* TEXTO:
Una ceremonia que, al margen del efecto Buenafuente y siempre dentro de su sencillez, tuvo un poco de todo y para todos los gustos, incluyendo la dificultad de abrir cada uno de los sobres con los nombres de los ganadores. Secun de la Rosa y Javier Godino se dieron el cante y el baile, y además salieron victoriosos. A la prensa rosa se le cayó la baba al ver juntitos a Penélope Cruz y a Javier Bardem quien, por su parte, hizo sus pinitos como imitador de Malamadre. Álex de la Iglesia, como presidente y durante su discurso, rogó para que los premiados no se alargaran en sus muestras de agradecimiento, sugiriendo que se olvidasen de saludar a papá y a mamá; la mayoría de galardonados hicieron caso omiso de la sugerencia y siguieron dando rienda suelta a sus interminables peroratas. En plan políglota, tres de los laureados soltaron sus mensajes de gratitud en inglés, mientras que otro hizo un tanto de los mismo en italiano: La Academia del Cine y de las Lenguas. Santi Millán nos dio la paliza al acompañar en el escenario a una contable de Mollet del Vallés que tenía que otorgar un premio; la primera vez (y espero que última) que una persona no del oficio entregaba un Goya. Y, como sorpresa y remate final, gracias a la insistencia de Álex de la Iglesia, Pedro Almodóvar, tras varios años de ausencia goyesca, salía del armario de cara a la Academia.

Celda 211 y Ágora estuvieron a punto del empate, pero al final, y a favor del film de Daniel Monzón, la cosa quedó en 8 a 7. La quinquería nacional por encima de la cultura y las religiones: ¡ahí es ná!. La película de Amenábar, como era de esperar, se hizo con casi todos los Goya técnicos. Otra cosa fue lo del galardón al mejor guión original, un premio a mi parecer injusto, pues es precisamente en este punto donde más patina su particular visión de la historia de Alejandría. Por su parte, Celda 211, además de conseguir los Goya a mejor película, dirección, guión adaptado, montaje y sonido, pudo coronar con éxito a tres de sus intérpretes: Marta Etura (actriz de reparto), Alberto Ammann (actor revelación) y a un Luis Tosar (actor principal) que, por unos instantes, dejó aparcado a su Malamadre y ejerció de gallego para saludar a los colegas de su tierra natal.

Líneas de un conjunto de datos
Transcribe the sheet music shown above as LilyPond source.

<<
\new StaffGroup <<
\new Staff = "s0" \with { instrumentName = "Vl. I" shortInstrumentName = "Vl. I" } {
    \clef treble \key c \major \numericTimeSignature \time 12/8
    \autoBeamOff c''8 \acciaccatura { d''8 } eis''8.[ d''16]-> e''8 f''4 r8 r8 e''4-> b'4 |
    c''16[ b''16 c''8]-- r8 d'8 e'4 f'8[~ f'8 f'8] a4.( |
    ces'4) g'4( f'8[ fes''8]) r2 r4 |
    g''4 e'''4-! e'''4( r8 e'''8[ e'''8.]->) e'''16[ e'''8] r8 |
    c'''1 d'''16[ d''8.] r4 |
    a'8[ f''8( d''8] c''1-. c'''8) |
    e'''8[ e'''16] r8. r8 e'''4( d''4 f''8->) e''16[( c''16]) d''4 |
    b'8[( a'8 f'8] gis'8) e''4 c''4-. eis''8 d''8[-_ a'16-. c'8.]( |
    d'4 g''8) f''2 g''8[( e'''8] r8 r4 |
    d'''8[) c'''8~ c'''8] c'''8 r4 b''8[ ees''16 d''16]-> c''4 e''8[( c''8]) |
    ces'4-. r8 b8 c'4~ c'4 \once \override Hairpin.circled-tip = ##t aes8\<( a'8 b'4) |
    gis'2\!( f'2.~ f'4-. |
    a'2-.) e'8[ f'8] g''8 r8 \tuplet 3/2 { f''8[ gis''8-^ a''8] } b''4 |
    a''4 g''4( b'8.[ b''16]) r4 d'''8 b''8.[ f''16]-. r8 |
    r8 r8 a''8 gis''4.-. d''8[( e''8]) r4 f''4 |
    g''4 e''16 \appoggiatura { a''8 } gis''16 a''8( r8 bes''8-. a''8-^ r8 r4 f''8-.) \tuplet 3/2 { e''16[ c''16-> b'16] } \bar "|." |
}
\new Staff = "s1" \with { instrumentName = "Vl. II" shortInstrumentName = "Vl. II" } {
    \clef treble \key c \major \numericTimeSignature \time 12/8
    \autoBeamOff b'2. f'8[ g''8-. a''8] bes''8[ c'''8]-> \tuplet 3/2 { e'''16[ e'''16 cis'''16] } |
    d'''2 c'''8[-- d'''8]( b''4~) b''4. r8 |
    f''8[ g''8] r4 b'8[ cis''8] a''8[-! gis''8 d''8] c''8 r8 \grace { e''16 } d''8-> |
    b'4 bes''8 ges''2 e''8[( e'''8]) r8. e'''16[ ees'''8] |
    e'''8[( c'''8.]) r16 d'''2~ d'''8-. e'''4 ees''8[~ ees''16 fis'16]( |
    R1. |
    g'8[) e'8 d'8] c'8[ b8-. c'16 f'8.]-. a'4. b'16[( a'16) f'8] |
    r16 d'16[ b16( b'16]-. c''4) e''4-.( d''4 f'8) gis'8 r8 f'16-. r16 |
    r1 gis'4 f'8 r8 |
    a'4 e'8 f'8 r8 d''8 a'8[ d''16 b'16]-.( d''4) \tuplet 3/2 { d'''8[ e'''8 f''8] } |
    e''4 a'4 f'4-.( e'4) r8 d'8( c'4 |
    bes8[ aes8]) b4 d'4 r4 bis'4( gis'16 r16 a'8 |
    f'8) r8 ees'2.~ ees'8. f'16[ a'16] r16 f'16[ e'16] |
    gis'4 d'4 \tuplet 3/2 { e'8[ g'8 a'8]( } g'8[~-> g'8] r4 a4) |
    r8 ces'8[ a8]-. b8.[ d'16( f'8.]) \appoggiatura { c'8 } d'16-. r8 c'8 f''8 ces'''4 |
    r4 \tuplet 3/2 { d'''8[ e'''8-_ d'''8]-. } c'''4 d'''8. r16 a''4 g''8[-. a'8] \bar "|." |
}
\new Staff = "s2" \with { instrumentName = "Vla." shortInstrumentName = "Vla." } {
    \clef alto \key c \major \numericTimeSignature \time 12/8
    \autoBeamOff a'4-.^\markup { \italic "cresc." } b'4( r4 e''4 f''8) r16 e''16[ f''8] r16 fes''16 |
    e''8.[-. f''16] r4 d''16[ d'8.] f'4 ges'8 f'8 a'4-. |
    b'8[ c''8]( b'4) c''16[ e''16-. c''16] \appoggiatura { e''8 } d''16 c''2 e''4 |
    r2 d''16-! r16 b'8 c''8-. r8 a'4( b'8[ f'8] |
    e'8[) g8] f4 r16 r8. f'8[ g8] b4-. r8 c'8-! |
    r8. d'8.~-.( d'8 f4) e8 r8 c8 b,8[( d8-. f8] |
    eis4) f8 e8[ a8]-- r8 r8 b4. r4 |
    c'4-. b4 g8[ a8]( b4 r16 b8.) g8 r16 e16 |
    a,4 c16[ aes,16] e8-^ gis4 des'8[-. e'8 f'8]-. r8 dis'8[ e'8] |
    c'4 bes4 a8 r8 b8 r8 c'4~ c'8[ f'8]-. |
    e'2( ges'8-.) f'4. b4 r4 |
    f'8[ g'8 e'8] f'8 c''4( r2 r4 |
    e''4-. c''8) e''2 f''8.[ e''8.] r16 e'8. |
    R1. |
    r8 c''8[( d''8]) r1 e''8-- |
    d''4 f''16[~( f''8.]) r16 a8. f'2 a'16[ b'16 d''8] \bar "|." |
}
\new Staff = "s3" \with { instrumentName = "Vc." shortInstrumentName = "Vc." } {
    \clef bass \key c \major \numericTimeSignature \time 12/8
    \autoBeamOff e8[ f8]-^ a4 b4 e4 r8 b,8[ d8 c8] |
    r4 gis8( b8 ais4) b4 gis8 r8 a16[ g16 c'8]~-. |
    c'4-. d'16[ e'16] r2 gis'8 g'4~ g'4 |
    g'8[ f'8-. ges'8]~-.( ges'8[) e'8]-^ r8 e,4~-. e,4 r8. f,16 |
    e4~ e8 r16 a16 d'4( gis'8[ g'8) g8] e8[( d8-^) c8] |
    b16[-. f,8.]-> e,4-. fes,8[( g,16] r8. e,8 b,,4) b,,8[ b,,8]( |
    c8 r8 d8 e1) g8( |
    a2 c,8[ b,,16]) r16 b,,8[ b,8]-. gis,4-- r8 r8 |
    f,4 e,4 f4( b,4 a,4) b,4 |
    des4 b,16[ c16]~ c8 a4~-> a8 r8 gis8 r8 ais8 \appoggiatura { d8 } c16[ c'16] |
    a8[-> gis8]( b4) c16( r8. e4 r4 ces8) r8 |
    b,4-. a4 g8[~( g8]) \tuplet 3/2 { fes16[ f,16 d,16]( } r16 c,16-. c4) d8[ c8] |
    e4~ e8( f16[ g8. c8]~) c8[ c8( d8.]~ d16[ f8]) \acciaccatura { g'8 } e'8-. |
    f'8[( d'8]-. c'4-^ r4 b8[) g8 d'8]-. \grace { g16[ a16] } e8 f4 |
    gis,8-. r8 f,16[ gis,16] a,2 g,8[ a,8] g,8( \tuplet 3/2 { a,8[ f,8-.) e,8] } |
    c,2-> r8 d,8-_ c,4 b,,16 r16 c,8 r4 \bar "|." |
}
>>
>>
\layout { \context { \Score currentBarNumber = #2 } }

* ENUNCIADO: Prosigue la crónica sobre la ceremonia de los premios Goya a partir de su última oración.

* RESPUESTA:
El Secreto de sus Ojos se hizo con el premio a la mejor película hispanoamericana y Soledad Villamil con el de mejor actriz revelación; una actriz revelación que, por cierto ya acumula 7 papeles protagonistas en su haber. Por su parte, Ricardo Darín, con dos nominaciones (El Secreto de sus Ojos y El Baile de la Victoria) y ausente de la gala por compromisos profesionales al igual que su galardonada compañera de reparto en el film de Campanella, se quedó en blanco al igual que le sucedió al título de Trueba: de El Baile de la Victoria pasó a ser El Baile de la Derrota.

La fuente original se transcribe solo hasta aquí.